───── KUTIPAN SUMBER

KISAH NYAI SUBANG LARANG
Orientasi
Situs
Nyi Subang Larang
Situs Nyi Subang Larang adalah peninggalan arkeologi Sunda
jaman Kerajaan Pajajaran. Situs ini terletak di Teluk
Agung, Desa Nagerang, Kecamatan Binong, Kabupaten Subang, Jawa Barat. Nyai Mas
Subang Larang adalah putri dari Ki Gedeng Tapa, seorang mangkubumi dari Nagari
Singapura, dari Nhay Ratu Karanjang (putri Ki Gedeng Kasmaya penguasa - Guruloka
Mandala Wanagiri atau Kerajaan Wanagiri
Cirebon, yang masih saudara dari Prabu Anggalarang). Subang Larang lahir pada 1404 M. Carita Purwaka Caruban Nagari mengisahkan
bahwa Subang Larang adalah salah satu istri dari Raden Pamanah Rasa yang kelak
menjadi Raja Pajajaran dengan gelar Prabu Siliwangi.
Dalam
salah satu versi Nyi Subang Larang adalah kakak dari pendekar yang melegenda
yakni Jaka Tingkir. Keduanya, anak Prabu Siliwangi seibu, yakni dari selir Dewi
Khona’ah. Jaka Tingkir, kelak berguru kepada Syeh Quro
Nahdatul Ain, di Karawang. Cagar budaya
ini, sebagai penanda tempat tinggal Nyi Mas Ayu Subang Larang, Istri Prabu
Siliwangi, Raja Padjadjaran. Di lokasi yang dikenal sebagai Teluk Agung -kini
berubah jadi kebun jati itu- menemukan tanda-tanda kehidupan prasejarah dengan
penemuan manik-manik dan perkakas bekas perabotan Nyi Subang Larang termasuk
gelang dan kalung.

──────────

• _PETUNJUK_:
Menurut kutipan sumber, di kabupaten mana Situs Nyi Subang Larang terletak? Daftar di bawah ini tidak berkaitan dengan kutipan sumber di atas.

───── DATA MASUKAN

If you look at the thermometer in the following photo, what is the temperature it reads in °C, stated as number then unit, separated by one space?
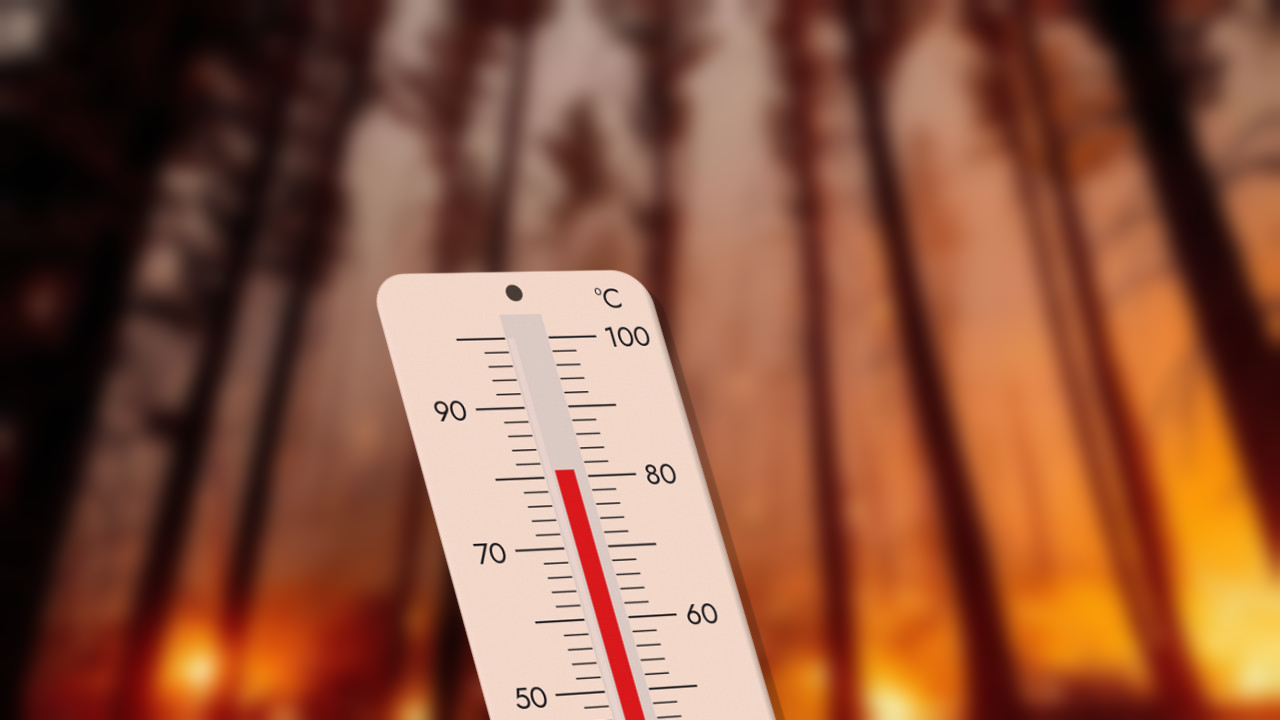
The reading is 81 °C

──────────

• _HASIL TUGAS_:
Kabupaten Subang, Jawa Barat.